→ **YOUR TASK**
Retype, word for word, every line from the one holding "101 147 1488.7" through the one holding "849 727 45.38" in the entries below, both included, and only those lines.

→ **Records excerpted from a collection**
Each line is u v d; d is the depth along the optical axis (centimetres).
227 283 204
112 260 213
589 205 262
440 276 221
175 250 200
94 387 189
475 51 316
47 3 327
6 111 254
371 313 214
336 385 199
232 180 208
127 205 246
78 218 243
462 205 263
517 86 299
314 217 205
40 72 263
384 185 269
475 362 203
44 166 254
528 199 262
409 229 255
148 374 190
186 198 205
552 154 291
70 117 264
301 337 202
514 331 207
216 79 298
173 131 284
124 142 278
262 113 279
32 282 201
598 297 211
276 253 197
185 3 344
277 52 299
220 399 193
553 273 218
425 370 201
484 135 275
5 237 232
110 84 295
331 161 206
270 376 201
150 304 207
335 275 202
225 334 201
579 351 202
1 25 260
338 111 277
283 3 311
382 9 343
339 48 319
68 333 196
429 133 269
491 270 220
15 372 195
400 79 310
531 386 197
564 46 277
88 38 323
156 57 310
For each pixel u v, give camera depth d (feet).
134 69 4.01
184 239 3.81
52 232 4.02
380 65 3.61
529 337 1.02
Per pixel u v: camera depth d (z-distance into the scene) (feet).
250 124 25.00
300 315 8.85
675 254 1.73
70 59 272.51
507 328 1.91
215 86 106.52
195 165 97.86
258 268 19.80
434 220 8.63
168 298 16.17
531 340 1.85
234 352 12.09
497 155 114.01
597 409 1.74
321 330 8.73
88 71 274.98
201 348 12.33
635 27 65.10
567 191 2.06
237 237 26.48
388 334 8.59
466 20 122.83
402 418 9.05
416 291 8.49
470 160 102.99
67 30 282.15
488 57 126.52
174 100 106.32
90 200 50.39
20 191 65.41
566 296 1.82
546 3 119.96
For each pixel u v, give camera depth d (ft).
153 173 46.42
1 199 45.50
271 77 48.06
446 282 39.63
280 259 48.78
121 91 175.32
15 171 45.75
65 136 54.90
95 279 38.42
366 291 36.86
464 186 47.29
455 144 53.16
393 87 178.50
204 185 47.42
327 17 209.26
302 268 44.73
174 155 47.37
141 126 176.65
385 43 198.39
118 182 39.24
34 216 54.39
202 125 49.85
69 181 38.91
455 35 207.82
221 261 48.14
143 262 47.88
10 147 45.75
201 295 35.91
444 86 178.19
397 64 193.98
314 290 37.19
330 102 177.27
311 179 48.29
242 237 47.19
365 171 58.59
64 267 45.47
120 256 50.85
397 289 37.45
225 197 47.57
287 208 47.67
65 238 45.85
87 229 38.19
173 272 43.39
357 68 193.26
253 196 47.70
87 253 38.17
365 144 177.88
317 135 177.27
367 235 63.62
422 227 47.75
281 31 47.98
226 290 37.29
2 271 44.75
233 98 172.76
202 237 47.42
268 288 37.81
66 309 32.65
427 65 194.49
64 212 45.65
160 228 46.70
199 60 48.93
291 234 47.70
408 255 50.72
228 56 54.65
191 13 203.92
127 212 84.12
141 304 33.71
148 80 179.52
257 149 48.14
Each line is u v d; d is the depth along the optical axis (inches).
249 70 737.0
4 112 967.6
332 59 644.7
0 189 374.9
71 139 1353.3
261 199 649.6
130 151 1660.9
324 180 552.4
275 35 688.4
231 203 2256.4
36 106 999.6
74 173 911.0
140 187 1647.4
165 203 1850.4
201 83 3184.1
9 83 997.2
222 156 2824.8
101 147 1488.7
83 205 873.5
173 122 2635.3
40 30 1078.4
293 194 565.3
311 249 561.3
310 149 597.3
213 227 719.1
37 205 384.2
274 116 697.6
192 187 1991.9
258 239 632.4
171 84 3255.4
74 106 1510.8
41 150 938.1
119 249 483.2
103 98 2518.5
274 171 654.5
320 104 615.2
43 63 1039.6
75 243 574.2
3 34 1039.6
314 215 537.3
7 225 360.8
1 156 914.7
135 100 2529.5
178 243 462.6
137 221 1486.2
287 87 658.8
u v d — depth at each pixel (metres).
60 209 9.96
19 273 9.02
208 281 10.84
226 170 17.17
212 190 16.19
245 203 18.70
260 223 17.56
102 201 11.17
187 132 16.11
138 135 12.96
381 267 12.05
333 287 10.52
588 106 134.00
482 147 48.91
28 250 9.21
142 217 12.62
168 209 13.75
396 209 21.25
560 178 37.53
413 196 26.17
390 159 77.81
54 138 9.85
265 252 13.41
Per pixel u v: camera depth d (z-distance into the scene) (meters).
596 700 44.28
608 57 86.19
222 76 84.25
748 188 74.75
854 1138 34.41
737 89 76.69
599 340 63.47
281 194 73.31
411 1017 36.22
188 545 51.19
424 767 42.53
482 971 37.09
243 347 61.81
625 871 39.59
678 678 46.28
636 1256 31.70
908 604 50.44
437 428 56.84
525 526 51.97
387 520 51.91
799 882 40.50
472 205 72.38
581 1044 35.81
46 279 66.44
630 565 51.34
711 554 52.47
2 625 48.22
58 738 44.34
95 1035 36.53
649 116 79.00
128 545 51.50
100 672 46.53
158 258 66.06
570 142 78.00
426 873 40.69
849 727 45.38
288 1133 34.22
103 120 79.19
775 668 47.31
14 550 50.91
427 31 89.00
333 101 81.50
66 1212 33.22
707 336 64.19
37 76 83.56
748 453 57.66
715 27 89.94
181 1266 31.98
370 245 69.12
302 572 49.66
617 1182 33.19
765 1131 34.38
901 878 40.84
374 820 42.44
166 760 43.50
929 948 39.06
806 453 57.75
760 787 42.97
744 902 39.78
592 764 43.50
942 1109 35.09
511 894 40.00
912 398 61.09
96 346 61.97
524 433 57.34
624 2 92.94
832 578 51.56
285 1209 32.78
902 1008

→ **SOLUTION TO THE PROBLEM**
101 147 1488.7
83 205 873.5
173 122 2635.3
40 30 1078.4
293 194 565.3
311 249 561.3
310 149 597.3
213 227 719.1
37 205 384.2
274 116 697.6
192 187 1991.9
258 239 632.4
171 84 3255.4
74 106 1510.8
41 150 938.1
119 249 483.2
103 98 2518.5
274 171 654.5
320 104 615.2
43 63 1039.6
75 243 574.2
3 34 1039.6
314 215 537.3
7 225 360.8
1 156 914.7
135 100 2529.5
178 243 462.6
137 221 1486.2
287 87 658.8
u v d — depth at each pixel (metres).
60 209 9.96
19 273 9.02
208 281 10.84
226 170 17.17
212 190 16.19
245 203 18.70
260 223 17.56
102 201 11.17
187 132 16.11
138 135 12.96
381 267 12.05
333 287 10.52
588 106 134.00
482 147 48.91
28 250 9.21
142 217 12.62
168 209 13.75
396 209 21.25
560 178 37.53
413 196 26.17
390 159 77.81
54 138 9.85
265 252 13.41
Per pixel u v: camera depth d (z-distance into the scene) (meters).
596 700 44.28
608 57 86.19
222 76 84.25
748 188 74.75
854 1138 34.41
737 89 76.69
599 340 63.47
281 194 73.31
411 1017 36.22
188 545 51.19
424 767 42.53
482 971 37.09
243 347 61.81
625 871 39.59
678 678 46.28
636 1256 31.70
908 604 50.44
437 428 56.84
525 526 51.97
387 520 51.91
799 882 40.50
472 205 72.38
581 1044 35.81
46 279 66.44
630 565 51.34
711 554 52.47
2 625 48.22
58 738 44.34
95 1035 36.53
649 116 79.00
128 545 51.50
100 672 46.53
158 258 66.06
570 142 78.00
426 873 40.69
849 727 45.38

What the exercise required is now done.